Dataset entries:
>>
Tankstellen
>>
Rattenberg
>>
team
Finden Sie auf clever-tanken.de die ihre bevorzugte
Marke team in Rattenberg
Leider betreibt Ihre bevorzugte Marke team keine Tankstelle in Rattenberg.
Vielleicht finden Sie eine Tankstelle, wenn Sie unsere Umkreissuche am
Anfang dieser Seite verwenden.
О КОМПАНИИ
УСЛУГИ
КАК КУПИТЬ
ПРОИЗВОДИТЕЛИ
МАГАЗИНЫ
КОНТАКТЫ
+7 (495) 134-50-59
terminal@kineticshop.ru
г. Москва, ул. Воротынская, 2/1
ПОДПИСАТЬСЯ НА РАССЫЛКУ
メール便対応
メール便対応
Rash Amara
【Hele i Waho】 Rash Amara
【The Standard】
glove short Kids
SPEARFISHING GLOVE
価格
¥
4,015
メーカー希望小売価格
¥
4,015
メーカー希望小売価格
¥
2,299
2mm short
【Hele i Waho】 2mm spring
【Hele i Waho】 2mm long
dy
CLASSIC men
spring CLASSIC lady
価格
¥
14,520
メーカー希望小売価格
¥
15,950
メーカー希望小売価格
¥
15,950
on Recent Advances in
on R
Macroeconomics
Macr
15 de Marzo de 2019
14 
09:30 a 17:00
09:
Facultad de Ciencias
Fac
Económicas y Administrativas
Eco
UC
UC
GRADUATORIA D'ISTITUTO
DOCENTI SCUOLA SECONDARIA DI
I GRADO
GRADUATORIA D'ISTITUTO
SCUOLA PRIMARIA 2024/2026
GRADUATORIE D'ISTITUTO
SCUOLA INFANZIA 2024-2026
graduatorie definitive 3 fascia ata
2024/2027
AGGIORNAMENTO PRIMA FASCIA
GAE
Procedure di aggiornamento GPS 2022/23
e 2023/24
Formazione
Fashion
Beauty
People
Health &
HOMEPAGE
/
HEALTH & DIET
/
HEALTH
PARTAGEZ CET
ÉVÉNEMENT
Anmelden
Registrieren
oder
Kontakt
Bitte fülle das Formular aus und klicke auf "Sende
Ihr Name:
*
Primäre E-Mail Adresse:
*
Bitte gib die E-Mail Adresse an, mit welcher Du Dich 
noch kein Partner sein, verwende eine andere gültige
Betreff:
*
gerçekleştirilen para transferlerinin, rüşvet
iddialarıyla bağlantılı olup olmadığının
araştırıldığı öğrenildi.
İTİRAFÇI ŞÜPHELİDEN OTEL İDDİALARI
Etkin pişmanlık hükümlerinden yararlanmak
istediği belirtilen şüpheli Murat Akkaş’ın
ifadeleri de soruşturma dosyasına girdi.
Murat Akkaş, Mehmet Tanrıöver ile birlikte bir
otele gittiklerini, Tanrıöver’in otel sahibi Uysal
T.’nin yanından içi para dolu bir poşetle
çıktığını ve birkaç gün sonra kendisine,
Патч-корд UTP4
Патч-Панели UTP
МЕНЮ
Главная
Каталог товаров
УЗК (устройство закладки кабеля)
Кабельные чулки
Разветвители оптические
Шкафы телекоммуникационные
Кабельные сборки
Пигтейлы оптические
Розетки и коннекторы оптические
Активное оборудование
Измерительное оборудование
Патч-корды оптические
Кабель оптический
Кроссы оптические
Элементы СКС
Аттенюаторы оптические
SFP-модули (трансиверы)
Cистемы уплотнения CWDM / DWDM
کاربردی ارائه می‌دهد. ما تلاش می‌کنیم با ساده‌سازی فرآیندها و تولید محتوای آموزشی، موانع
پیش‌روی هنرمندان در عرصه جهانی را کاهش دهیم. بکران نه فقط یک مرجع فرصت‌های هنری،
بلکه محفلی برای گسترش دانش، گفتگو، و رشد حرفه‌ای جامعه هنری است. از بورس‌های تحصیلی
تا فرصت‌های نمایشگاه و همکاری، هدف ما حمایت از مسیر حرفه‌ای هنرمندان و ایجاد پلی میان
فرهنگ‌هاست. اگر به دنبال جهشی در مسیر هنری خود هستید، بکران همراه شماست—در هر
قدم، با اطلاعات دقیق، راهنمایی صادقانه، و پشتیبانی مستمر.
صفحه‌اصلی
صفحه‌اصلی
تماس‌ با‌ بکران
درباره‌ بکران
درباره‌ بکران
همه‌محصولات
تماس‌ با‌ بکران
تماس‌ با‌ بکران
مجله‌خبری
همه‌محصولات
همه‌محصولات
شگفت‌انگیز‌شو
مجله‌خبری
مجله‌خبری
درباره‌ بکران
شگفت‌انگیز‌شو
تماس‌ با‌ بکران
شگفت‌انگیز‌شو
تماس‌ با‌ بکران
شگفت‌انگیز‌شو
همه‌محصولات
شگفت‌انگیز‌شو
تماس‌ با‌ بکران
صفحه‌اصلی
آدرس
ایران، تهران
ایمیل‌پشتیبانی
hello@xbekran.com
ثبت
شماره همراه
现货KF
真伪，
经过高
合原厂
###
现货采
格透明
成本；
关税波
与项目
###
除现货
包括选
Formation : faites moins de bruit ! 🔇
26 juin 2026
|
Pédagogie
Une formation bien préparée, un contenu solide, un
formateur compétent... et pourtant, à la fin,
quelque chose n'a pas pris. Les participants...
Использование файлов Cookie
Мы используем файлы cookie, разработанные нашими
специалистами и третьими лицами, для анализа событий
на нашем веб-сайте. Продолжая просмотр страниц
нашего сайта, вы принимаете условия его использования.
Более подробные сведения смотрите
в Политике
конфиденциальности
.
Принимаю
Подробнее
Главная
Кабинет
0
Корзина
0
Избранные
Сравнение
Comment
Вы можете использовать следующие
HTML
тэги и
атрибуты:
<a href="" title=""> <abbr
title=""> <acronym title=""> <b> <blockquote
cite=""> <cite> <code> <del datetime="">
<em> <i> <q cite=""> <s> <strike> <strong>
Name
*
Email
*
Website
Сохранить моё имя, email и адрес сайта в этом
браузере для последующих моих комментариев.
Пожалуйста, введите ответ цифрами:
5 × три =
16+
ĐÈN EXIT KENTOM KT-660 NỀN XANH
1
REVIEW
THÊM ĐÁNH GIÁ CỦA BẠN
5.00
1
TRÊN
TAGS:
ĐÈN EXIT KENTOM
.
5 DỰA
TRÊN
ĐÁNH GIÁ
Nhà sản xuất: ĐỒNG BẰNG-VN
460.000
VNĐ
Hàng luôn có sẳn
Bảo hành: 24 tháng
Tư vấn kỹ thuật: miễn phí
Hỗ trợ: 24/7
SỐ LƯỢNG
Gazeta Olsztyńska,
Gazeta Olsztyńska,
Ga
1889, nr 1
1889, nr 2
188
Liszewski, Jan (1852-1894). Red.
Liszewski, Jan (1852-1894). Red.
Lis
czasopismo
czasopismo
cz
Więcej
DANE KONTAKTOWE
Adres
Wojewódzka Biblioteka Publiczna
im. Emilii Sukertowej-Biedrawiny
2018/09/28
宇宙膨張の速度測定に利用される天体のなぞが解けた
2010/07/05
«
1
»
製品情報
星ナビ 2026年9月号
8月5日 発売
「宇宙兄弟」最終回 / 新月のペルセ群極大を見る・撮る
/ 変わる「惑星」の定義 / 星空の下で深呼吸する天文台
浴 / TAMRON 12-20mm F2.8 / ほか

-- How to complete this task --
Repeat the data word for word.

-- Response area --
>>
Tankstellen
>>
Rattenberg
>>
team
Finden Sie auf clever-tanken.de die ihre bevorzugte
Marke team in Rattenberg
Leider betreibt Ihre bevorzugte Marke team keine Tankstelle in Rattenberg.
Vielleicht finden Sie eine Tankstelle, wenn Sie unsere Umkreissuche am
Anfang dieser Seite verwenden.
О КОМПАНИИ
УСЛУГИ
КАК КУПИТЬ
ПРОИЗВОДИТЕЛИ
МАГАЗИНЫ
КОНТАКТЫ
+7 (495) 134-50-59
terminal@kineticshop.ru
г. Москва, ул. Воротынская, 2/1
ПОДПИСАТЬСЯ НА РАССЫЛКУ
メール便対応
メール便対応
Rash Amara
【Hele i Waho】 Rash Amara
【The Standard】
glove short Kids
SPEARFISHING GLOVE
価格
¥
4,015
メーカー希望小売価格
¥
4,015
メーカー希望小売価格
¥
2,299
2mm short
【Hele i Waho】 2mm spring
【Hele i Waho】 2mm long
dy
CLASSIC men
spring CLASSIC lady
価格
¥
14,520
メーカー希望小売価格
¥
15,950
メーカー希望小売価格
¥
15,950
on Recent Advances in
on R
Macroeconomics
Macr
15 de Marzo de 2019
14 
09:30 a 17:00
09:
Facultad de Ciencias
Fac
Económicas y Administrativas
Eco
UC
UC
GRADUATORIA D'ISTITUTO
DOCENTI SCUOLA SECONDARIA DI
I GRADO
GRADUATORIA D'ISTITUTO
SCUOLA PRIMARIA 2024/2026
GRADUATORIE D'ISTITUTO
SCUOLA INFANZIA 2024-2026
graduatorie definitive 3 fascia ata
2024/2027
AGGIORNAMENTO PRIMA FASCIA
GAE
Procedure di aggiornamento GPS 2022/23
e 2023/24
Formazione
Fashion
Beauty
People
Health &
HOMEPAGE
/
HEALTH & DIET
/
HEALTH
PARTAGEZ CET
ÉVÉNEMENT
Anmelden
Registrieren
oder
Kontakt
Bitte fülle das Formular aus und klicke auf "Sende
Ihr Name:
*
Primäre E-Mail Adresse:
*
Bitte gib die E-Mail Adresse an, mit welcher Du Dich 
noch kein Partner sein, verwende eine andere gültige
Betreff:
*
gerçekleştirilen para transferlerinin, rüşvet
iddialarıyla bağlantılı olup olmadığının
araştırıldığı öğrenildi.
İTİRAFÇI ŞÜPHELİDEN OTEL İDDİALARI
Etkin pişmanlık hükümlerinden yararlanmak
istediği belirtilen şüpheli Murat Akkaş’ın
ifadeleri de soruşturma dosyasına girdi.
Murat Akkaş, Mehmet Tanrıöver ile birlikte bir
otele gittiklerini, Tanrıöver’in otel sahibi Uysal
T.’nin yanından içi para dolu bir poşetle
çıktığını ve birkaç gün sonra kendisine,
Патч-корд UTP4
Патч-Панели UTP
МЕНЮ
Главная
Каталог товаров
УЗК (устройство закладки кабеля)
Кабельные чулки
Разветвители оптические
Шкафы телекоммуникационные
Кабельные сборки
Пигтейлы оптические
Розетки и коннекторы оптические
Активное оборудование
Измерительное оборудование
Патч-корды оптические
Кабель оптический
Кроссы оптические
Элементы СКС
Аттенюаторы оптические
SFP-модули (трансиверы)
Cистемы уплотнения CWDM / DWDM
کاربردی ارائه می‌دهد. ما تلاش می‌کنیم با ساده‌سازی فرآیندها و تولید محتوای آموزشی، موانع
پیش‌روی هنرمندان در عرصه جهانی را کاهش دهیم. بکران نه فقط یک مرجع فرصت‌های هنری،
بلکه محفلی برای گسترش دانش، گفتگو، و رشد حرفه‌ای جامعه هنری است. از بورس‌های تحصیلی
تا فرصت‌های نمایشگاه و همکاری، هدف ما حمایت از مسیر حرفه‌ای هنرمندان و ایجاد پلی میان
فرهنگ‌هاست. اگر به دنبال جهشی در مسیر هنری خود هستید، بکران همراه شماست—در هر
قدم، با اطلاعات دقیق، راهنمایی صادقانه، و پشتیبانی مستمر.
صفحه‌اصلی
صفحه‌اصلی
تماس‌ با‌ بکران
درباره‌ بکران
درباره‌ بکران
همه‌محصولات
تماس‌ با‌ بکران
تماس‌ با‌ بکران
مجله‌خبری
همه‌محصولات
همه‌محصولات
شگفت‌انگیز‌شو
مجله‌خبری
مجله‌خبری
درباره‌ بکران
شگفت‌انگیز‌شو
تماس‌ با‌ بکران
شگفت‌انگیز‌شو
تماس‌ با‌ بکران
شگفت‌انگیز‌شو
همه‌محصولات
شگفت‌انگیز‌شو
تماس‌ با‌ بکران
صفحه‌اصلی
آدرس
ایران، تهران
ایمیل‌پشتیبانی
hello@xbekran.com
ثبت
شماره همراه
现货KF
真伪，
经过高
合原厂
###
现货采
格透明
成本；
关税波
与项目
###
除现货
包括选
Formation : faites moins de bruit ! 🔇
26 juin 2026
|
Pédagogie
Une formation bien préparée, un contenu solide, un
formateur compétent... et pourtant, à la fin,
quelque chose n'a pas pris. Les participants...
Использование файлов Cookie
Мы используем файлы cookie, разработанные нашими
специалистами и третьими лицами, для анализа событий
на нашем веб-сайте. Продолжая просмотр страниц
нашего сайта, вы принимаете условия его использования.
Более подробные сведения смотрите
в Политике
конфиденциальности
.
Принимаю
Подробнее
Главная
Кабинет
0
Корзина
0
Избранные
Сравнение
Comment
Вы можете использовать следующие
HTML
тэги и
атрибуты:
<a href="" title=""> <abbr
title=""> <acronym title=""> <b> <blockquote
cite=""> <cite> <code> <del datetime="">
<em> <i> <q cite=""> <s> <strike> <strong>
Name
*
Email
*
Website
Сохранить моё имя, email и адрес сайта в этом
браузере для последующих моих комментариев.
Пожалуйста, введите ответ цифрами:
5 × три =
16+
ĐÈN EXIT KENTOM KT-660 NỀN XANH
1
REVIEW
THÊM ĐÁNH GIÁ CỦA BẠN
5.00
1
TRÊN
TAGS:
ĐÈN EXIT KENTOM
.
5 DỰA
TRÊN
ĐÁNH GIÁ
Nhà sản xuất: ĐỒNG BẰNG-VN
460.000
VNĐ
Hàng luôn có sẳn
Bảo hành: 24 tháng
Tư vấn kỹ thuật: miễn phí
Hỗ trợ: 24/7
SỐ LƯỢNG
Gazeta Olsztyńska,
Gazeta Olsztyńska,
Ga
1889, nr 1
1889, nr 2
188
Liszewski, Jan (1852-1894). Red.
Liszewski, Jan (1852-1894). Red.
Lis
czasopismo
czasopismo
cz
Więcej
DANE KONTAKTOWE
Adres
Wojewódzka Biblioteka Publiczna
im. Emilii Sukertowej-Biedrawiny
2018/09/28
宇宙膨張の速度測定に利用される天体のなぞが解けた
2010/07/05
«
1
»
製品情報
星ナビ 2026年9月号
8月5日 発売
「宇宙兄弟」最終回 / 新月のペルセ群極大を見る・撮る
/ 変わる「惑星」の定義 / 星空の下で深呼吸する天文台
浴 / TAMRON 12-20mm F2.8 / ほか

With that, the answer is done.